Je ne comprenais pas ce qui se passait, j’étais dépassé par les événements. Ce qui me marque, c’est mon père qui m’appelle pour savoir si je me suis fait tirer, confie le conseiller municipal à Québec.

Main tendue envers la communauté anglophone

Cette soirée du 4 septembre 2022 devait être une fête pour le Parti québécois qui revenait au pouvoir. Pauline Marois l’a passée dans une chambre d’hôtel avec ses proches. Claude Villeneuve considère qu'elle s’est un peu fait voler son moment.

Il souligne que dans le discours qu’elle n’a pas pu prononcer en entier, Pauline Marois s’adressait aux membres de la communauté anglophone.

Elle leur tendait la main en leur disant qu’elle serait la première ministre de tous les Québécois.

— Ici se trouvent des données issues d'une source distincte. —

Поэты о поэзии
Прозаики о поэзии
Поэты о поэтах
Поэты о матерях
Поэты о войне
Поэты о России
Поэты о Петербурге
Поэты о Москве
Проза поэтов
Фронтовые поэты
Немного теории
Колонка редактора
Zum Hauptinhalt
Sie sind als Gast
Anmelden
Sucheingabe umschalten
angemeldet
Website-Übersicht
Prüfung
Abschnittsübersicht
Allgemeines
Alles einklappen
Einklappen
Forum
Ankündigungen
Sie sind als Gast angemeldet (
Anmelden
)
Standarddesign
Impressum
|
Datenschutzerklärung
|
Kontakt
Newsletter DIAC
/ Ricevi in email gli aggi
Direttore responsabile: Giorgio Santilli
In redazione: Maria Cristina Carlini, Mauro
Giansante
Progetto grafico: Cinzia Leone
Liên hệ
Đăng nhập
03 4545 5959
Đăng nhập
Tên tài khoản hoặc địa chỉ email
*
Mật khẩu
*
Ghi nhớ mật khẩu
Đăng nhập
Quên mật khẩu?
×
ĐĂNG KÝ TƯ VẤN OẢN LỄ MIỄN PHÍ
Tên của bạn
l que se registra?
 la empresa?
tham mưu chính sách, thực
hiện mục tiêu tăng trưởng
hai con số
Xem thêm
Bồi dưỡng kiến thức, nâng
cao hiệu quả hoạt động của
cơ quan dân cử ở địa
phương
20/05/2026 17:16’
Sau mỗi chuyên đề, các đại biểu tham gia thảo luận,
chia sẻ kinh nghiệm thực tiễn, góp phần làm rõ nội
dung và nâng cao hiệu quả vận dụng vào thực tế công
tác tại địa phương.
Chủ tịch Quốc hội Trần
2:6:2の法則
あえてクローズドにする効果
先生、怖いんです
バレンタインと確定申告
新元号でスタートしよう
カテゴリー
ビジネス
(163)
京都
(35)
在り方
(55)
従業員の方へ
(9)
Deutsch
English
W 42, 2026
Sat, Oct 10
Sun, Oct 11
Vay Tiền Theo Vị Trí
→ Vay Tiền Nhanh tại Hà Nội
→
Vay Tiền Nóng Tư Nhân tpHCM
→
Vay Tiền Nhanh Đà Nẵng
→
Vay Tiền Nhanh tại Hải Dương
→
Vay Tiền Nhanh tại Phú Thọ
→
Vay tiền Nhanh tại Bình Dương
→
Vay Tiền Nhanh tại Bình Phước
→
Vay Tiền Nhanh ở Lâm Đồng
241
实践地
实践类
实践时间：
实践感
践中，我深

Pauline Marois en entrevue assise sur une chaise.

L’ancienne première ministre Pauline Marois s'est confiée à Daniel Thibault, l'animateur de l'émission Les coulisses du pouvoir.

Photo : Martin Blais

Dimanche, dans l’émission Les coulisses du pouvoir, l’ancienne cheffe du gouvernement déclarait qu’elle regrettait de ne pas avoir qualifié l’attaque armée dont elle a été victime il y a 10 ans d’attentat politique.

Je n'ai pas voulu parler d'un attentat politique pour une raison particulière. C'était un anglophone qui était contre les souverainistes. Il l'a dit dans les propos qu'il a tenus et je ne voulais pas exacerber ma relation avec la communauté anglo-québécoise.

Le tireur, Richard Henry Bain, purge une peine de prison à vie.